Only one question about sleep was included in the DNBC interviews, and it showed an association with a higher risk of ADHD if the mother found the child to be restless in sleep. Other studies have identified sleep difficulties at an age as early as 3 months to be associating with a later ADHD diagnosis [12]. Studies have also shown that children with ADHD sleep less already from the first year of life [10, 46, 47].

As we were searching for predictors of ADHD specifically, analyses stratified for other risk factors have not been conducted. In other studies, however, an interaction between risk factors linked to the mother or the family, such as mother’s age and educational level, had a great impact on the associations found between early developmental deviations and the child being diagnosed with ADHD later in life [33, 35]. These factors might also have had an impact on the results in this study, especially differences in the mother’s educational level. In general, the participants in the DNBC deviated slightly from the total population by being more educated than the average population [17]. Children diagnosed with ADHD often have other comorbid disorders [48], which the analyses of the present study do not account for and it could have affected the results here reported. Another important limitation in the present study is the quality of the questions used in the DNBC interviews. They were not developed especially with ADHD in mind and the validity of the questions has not been studied. In general, we found a low PPV with regard to the identification of children that were later diagnosed with ADHD. Some of the questions regarding the child’s temperament are value-loaded and open to different interpretations. The answers given by mothers of children with ADHD may have been influenced by factors like stress or psychiatric circumstances in either the family or the mother herself, as it is well-known that parents of children with ADHD are at an increased risk of having ADHD themselves [48].

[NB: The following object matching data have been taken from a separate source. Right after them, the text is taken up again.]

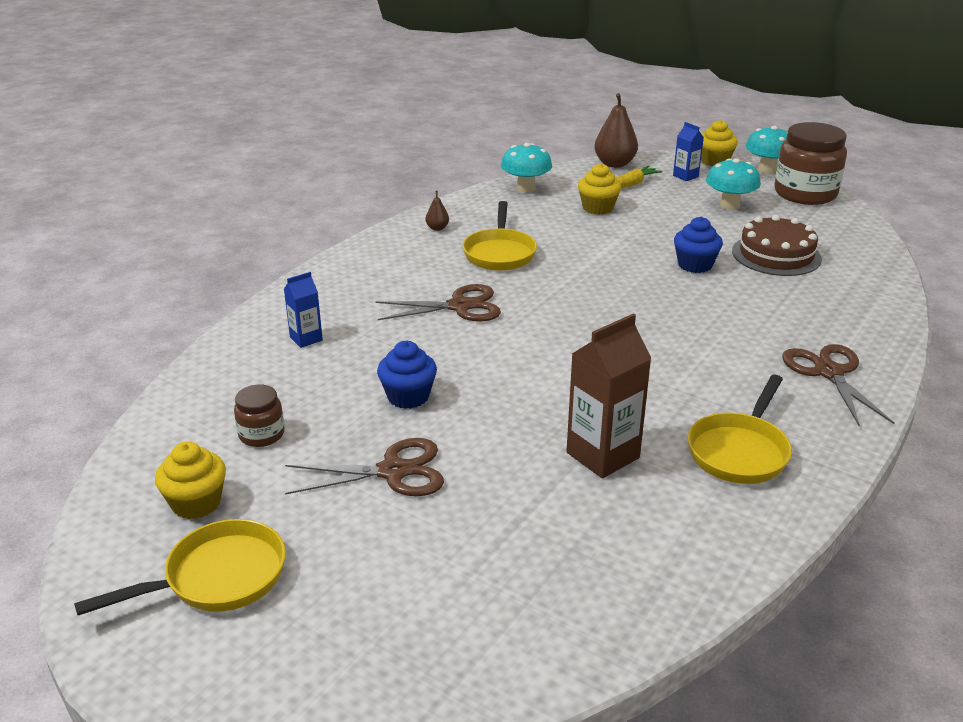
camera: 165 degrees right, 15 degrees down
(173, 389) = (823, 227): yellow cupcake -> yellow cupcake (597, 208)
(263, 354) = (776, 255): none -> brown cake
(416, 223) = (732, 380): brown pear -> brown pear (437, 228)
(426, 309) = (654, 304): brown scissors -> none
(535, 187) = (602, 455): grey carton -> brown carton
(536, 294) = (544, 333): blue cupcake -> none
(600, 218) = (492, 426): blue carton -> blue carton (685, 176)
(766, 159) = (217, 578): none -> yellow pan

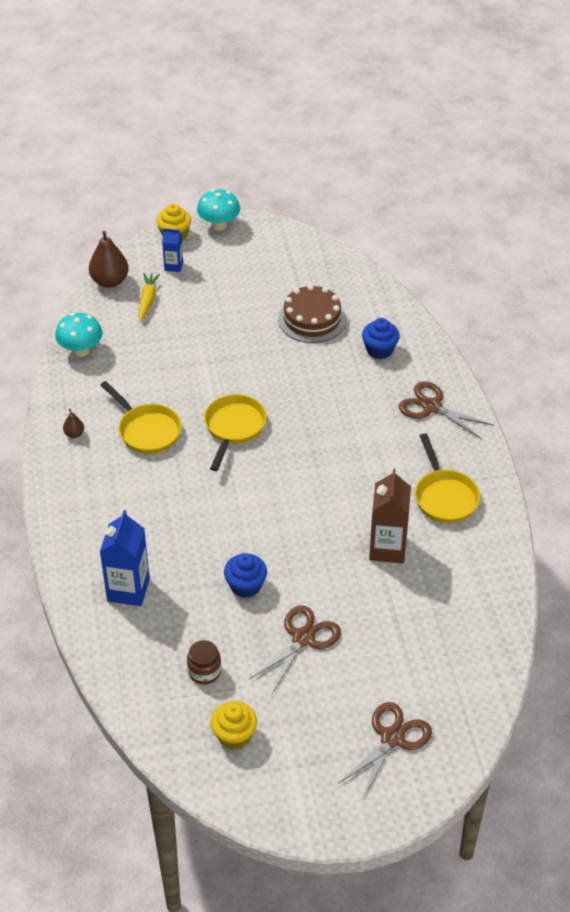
camera: 45 degrees left, 15 degrees up
(217, 578) = (305, 760): yellow pan -> yellow pan (234, 428)
(306, 339) = (128, 590): blue carton -> blue carton, size x1.81
(460, 306) = (183, 496): brown scissors -> brown scissors (392, 738)
(597, 208) = (155, 341): yellow cupcake -> none
(695, 265) = (276, 360): blue cupcake -> blue cupcake (379, 350)
(729, 205) = (235, 283): turquoise mushroom -> none
(805, 194) = (268, 239): brown jar -> none

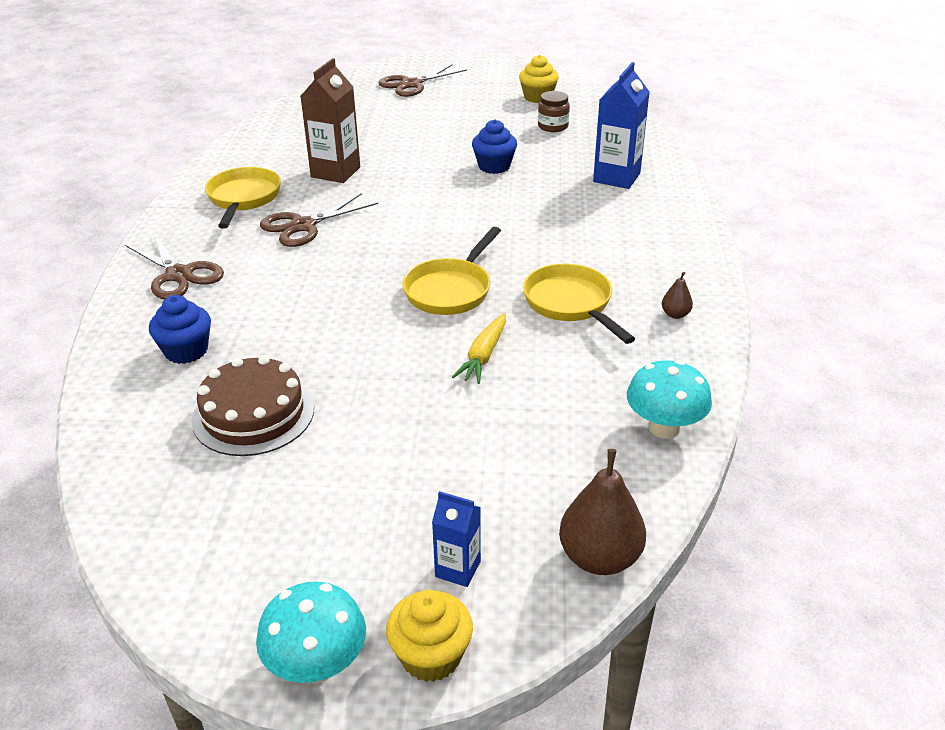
camera: 165 degrees left, 10 degrees down
(147, 300) = (530, 500): yellow carrot -> yellow carrot (484, 356)
(303, 638) = (454, 133): brown scissors -> brown scissors (303, 226)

The youngest children in the study cohort were 8 years old at follow-up. Some of them may not yet be diagnosed with ADHD, as no screening for ADHD has been carried out in the cohort. Other children with ADHD could be undetected as well, such as children diagnosed in the private sector, who had not been treated with medication. Furthermore, it must be presumed that, when using register data based on clinical diagnoses, more severe cases of ADHD are included while less severe cases may remain undetected. The quality of the ADHD diagnosis in the Danish Psychiatric Central Register has been validated in a study where hospital records were reviewed; 76 % of the records were classified as ADHD, and 9 % reached the subthreshold for ADHD [49]. A study based on another Danish birth cohort has shown that of all the children registered in the Danish registers with a diagnosis of ADHD, 73.5 % had been screened positive for a possible or probable diagnosis of ADHD on The Strengths and Difficulties Questionnaire at age five to seven [50]. The prevalence of ADHD in the present study population is 2.7 %, which corresponds nicely with the prevalence found in other studies based upon ICD-10 criteria; and it indicates that most children with the disorder were identified [51]. However, we expect that the limitations mentioned will have minimised only some of the differences between groups identified in the study and biased the results towards the null hypothesis.

In conclusion, this study has shown that some of the children that are later diagnosed with ADHD showed developmental deviations as early in life as six months, but especially so at 18 months. However, the study also showed, that children with a later ADHD diagnosis could not be identified by means of the general development questions in the DNBC that have been answered by the mothers. The findings of the study carry only limited implications for clinical practice when it comes to early identification of children with ADHD. They can, however, be useful for further research in the field.